インフレを必要以上に煽る理由は?:❸インフレの元々の原因を追及していない
はじめに
”3歳児神話”が誤りだったと分かった理由をご存知ですか?私が妊娠中にいろいろ調べていた内容(15年以上前)ですので、今は再び、”誤りが誤りだった”なんて可能性もありますが。
まず、昔信じられていた”3歳児神話”というのは、子どもが3歳になるまでは母親が子どもと一緒に過ごす方が良いというもので、子どもが小さいうちに母親が仕事をしていると、子どもに悪影響があるというものです。ところが、その研究結果を出したデータを、もう少し丁寧に見ていくと、母親が働いている背景に”貧困”があった場合に、影響があったということがわかったというものでした。
ファウチ博士のように”科学は絶対”とか、”数字は嘘つかない”という人もいますが、データを解釈する際には主観が入るものですし、そのデータ自体がその時々の”最高の技術”で算出されたに過ぎないものですから、”最高の技術”が更新されれば、全然違う結果が出る可能性もゼロではないかと思います。
”だから、科学は無意味”なんてことを言いたいわけではありません。
だからこそ、自由な議論が重要であり、その自由な議論を検閲し、政府が”科学的な事実”と決めたことのみを正解とするのは、おかしな話です。ましてやその検閲に科学者が賛成するようなことは、”科学”の視点からも、非生産性で、無意味なことだ思います。
というわけで、今回が3回目となる米国インフレに関してのコラムは、あくまで自由な議論の中の1つの意見にすぎず、現在のインフレを否定するものではありません。急激なインフレは事実です。とはいえ、本当のインフレ原因に触れることなく、不要に煽り続けることで、インフレをより悪化させようとする報道や政府のあり方に疑問を呈するものです。
ガソリン価格5年間チャート
下記は2017年5月から現在に至る前の5年間のガソリン価格のチャートです。GasBuddyが提供しているチャートアプリの都合上、3都市分の同時表示が可能ですので、ガソリン価格の報道で取り上げられることの多いカリフォルニア州と、私の地元のテキサス州、それにアメリカの平均のデータを比較しています。
青:アメリカ平均
赤:カリフォルニア州平均
緑:テキサス州平均
報道による不要な煽り
まず、ここでも触れさせていただきたいのが(前2回のコラムでも触れた点ですが)、コロナ開始後にガソリン価格は過去5年間で最低まで急落していたという点です。インフレ報道で賑わった昨年(2021年)の11月の価格をみると、その1年前の2019年に比べ、ガソリン価格が回復していない状況です。物価について解説するときに、前年度比較するのは通常の方法ですが、その前年の数字がコロナの影響を受け、通常ではないものであったということには触れるべきかと思います。実際、観光分野等の報道では、「2020年よりも○%増加したが、2019年のレベルにまでは回復していない・・・」のような説明をしているものもありました。

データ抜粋
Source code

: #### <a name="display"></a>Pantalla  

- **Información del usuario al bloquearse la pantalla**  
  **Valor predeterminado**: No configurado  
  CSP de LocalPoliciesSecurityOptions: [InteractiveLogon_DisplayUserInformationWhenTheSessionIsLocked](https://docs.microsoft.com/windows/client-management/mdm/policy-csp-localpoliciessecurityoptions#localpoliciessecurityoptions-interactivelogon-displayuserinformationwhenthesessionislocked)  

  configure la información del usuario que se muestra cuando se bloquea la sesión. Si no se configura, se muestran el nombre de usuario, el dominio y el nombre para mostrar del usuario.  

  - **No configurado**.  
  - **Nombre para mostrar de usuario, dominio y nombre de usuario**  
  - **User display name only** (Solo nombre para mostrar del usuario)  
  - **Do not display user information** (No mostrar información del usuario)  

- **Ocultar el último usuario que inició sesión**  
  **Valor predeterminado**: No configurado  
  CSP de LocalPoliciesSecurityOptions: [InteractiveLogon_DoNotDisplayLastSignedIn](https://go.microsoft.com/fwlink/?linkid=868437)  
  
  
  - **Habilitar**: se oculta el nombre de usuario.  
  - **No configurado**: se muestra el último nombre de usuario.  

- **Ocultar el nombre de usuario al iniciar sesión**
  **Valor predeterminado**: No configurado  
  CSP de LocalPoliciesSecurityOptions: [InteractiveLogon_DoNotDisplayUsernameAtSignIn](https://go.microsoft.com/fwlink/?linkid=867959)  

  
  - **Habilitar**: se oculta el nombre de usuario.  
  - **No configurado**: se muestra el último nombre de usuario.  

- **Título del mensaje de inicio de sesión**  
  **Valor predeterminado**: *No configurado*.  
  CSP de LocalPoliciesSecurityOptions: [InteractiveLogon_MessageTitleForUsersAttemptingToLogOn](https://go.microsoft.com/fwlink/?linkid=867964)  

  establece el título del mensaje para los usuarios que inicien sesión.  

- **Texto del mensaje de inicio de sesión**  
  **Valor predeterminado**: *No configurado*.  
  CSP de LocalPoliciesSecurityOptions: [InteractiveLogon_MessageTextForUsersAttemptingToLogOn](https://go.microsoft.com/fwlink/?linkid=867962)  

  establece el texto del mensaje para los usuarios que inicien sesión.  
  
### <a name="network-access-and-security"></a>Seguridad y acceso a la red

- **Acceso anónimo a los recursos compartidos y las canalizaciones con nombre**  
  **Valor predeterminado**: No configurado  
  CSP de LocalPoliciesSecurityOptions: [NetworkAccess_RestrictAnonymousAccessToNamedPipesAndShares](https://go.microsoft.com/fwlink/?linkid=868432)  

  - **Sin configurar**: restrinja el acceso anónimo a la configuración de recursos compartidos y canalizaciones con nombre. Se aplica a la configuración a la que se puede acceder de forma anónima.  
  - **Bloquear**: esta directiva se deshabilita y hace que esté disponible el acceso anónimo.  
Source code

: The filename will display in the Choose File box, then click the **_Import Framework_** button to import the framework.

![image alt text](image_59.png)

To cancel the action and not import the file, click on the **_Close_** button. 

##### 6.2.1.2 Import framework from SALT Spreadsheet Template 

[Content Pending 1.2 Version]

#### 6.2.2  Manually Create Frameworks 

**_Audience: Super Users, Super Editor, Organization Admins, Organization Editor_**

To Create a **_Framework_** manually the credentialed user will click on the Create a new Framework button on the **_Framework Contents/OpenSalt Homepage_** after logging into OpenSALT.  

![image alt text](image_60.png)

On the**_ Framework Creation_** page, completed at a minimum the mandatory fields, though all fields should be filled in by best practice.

課題内容: 学習テキストのガソリン価格チャートで、テキサス州平均は何色で示されていますか。

演習結果: 緑で示されています。